• What is required: Work through the data below and give the number of lines holding the word "Севастополе", without any other text.

• Exercise data:

☆ ☆ ☆

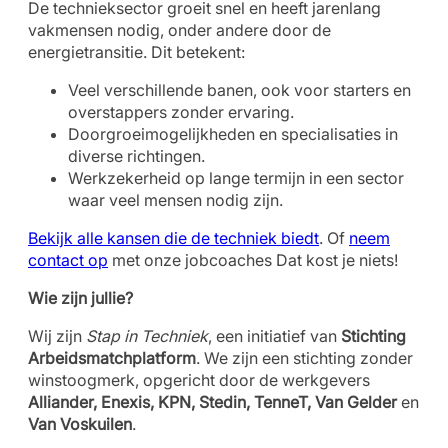
De technieksector groeit snel en heeft jarenlang
vakmensen nodig, onder andere door de
energietransitie. Dit betekent:
Veel verschillende banen, ook voor starters en
overstappers zonder ervaring.
Doorgroeimogelijkheden en specialisaties in
diverse richtingen.
Werkzekerheid op lange termijn in een sector
waar veel mensen nodig zijn.
Bekijk alle kansen die de techniek biedt
. Of
neem
contact op
met onze jobcoaches Dat kost je niets!
Wie zijn jullie?
Wij zijn
Stap in Techniek
, een initiatief van
Stichting
Arbeidsmatchplatform
. We zijn een stichting zonder
winstoogmerk, opgericht door de werkgevers
Alliander, Enexis, KPN, Stedin, TenneT, Van Gelder
en
Van Voskuilen
.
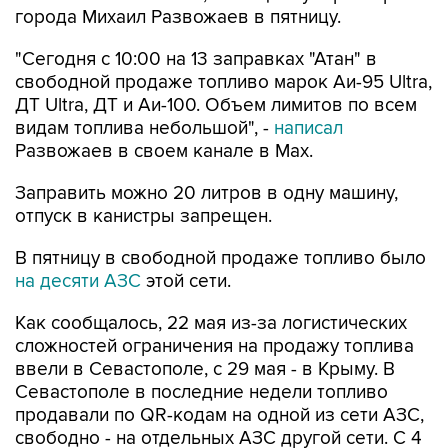
"Сегодня с 10:00 на 13 заправках "Атан" в
свободной продаже топливо марок Аи-95 Ultra,
ДТ Ultra, ДТ и Аи-100. Объем лимитов по всем
видам топлива небольшой", -
написал
Развожаев в своем канале в Max.
Заправить можно 20 литров в одну машину,
отпуск в канистры запрещен.
В пятницу в свободной продаже топливо было
на десяти АЗС
этой сети.
Как сообщалось, 22 мая из-за логистических
сложностей ограничения на продажу топлива
ввели в Севастополе, с 29 мая - в Крыму. В
Севастополе в последние недели топливо
продавали по QR-кодам на одной из сети АЗС,
свободно - на отдельных АЗС другой сети. С 4
августа возобновилась свободная продажа
топлива на заправках двух сетей.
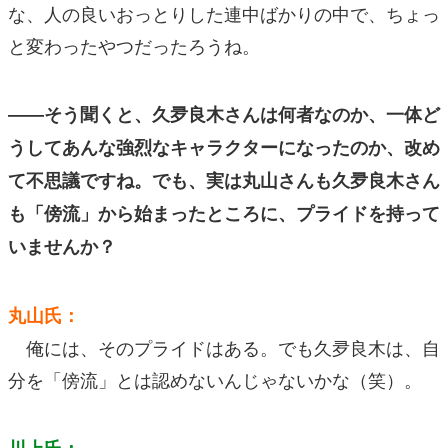
な、人の良いおっとりした連中ばかりの中で、ちょっ
と変わったやつだったろうね。
――そう聞くと、久夛良木さんは何者なのか、一体ど
うしてあんな強烈なキャラクターになったのか、改め
て不思議ですね。でも、実は丸山さんも久夛良木さん
も「傍流」から始まったところに、プライドを持って
いませんか？
丸山氏：
俺には、そのプライドはある。でも久夛良木は、自
分を「傍流」とは認めないんじゃないかな（笑）。
川上氏：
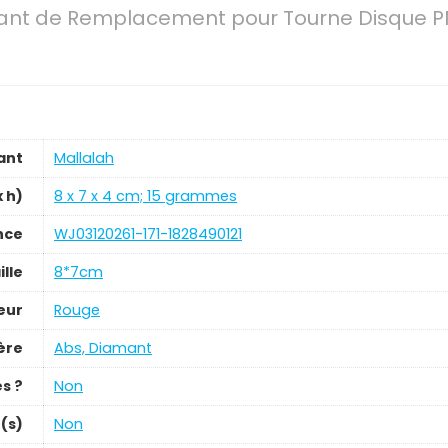
mant de Remplacement pour Tourne Disque PM 
ant
‎Mallalah
x h)
‎8 x 7 x 4 cm; 15 grammes
nce
‎WJ03120261-171-1828490121
ille
‎8*7cm
eur
‎Rouge
ère
‎Abs, Diamant
es ?
‎Non
e(s)
‎Non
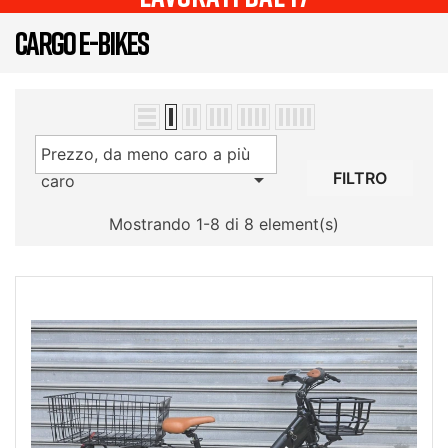
CARGO E-BIKES
Prezzo, da meno caro a più

FILTRO
caro
Mostrando 1-8 di 8 element(s)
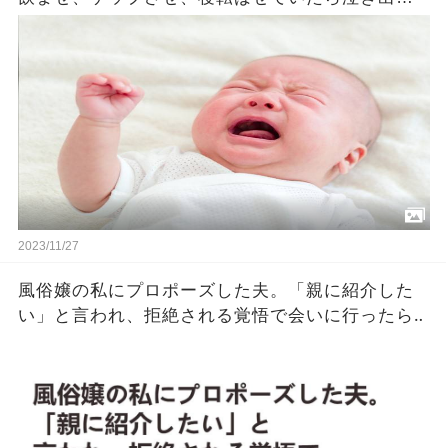
た赤ちゃん。それを見た旦那さんがとった行動に
奥さんは衝撃を受けることに・・・
2023/11/27
風俗嬢の私にプロポーズした夫。「親に紹介した
い」と言われ、拒絶される覚悟で会いに行ったら‥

☆ ☆ ☆

• Task output: 2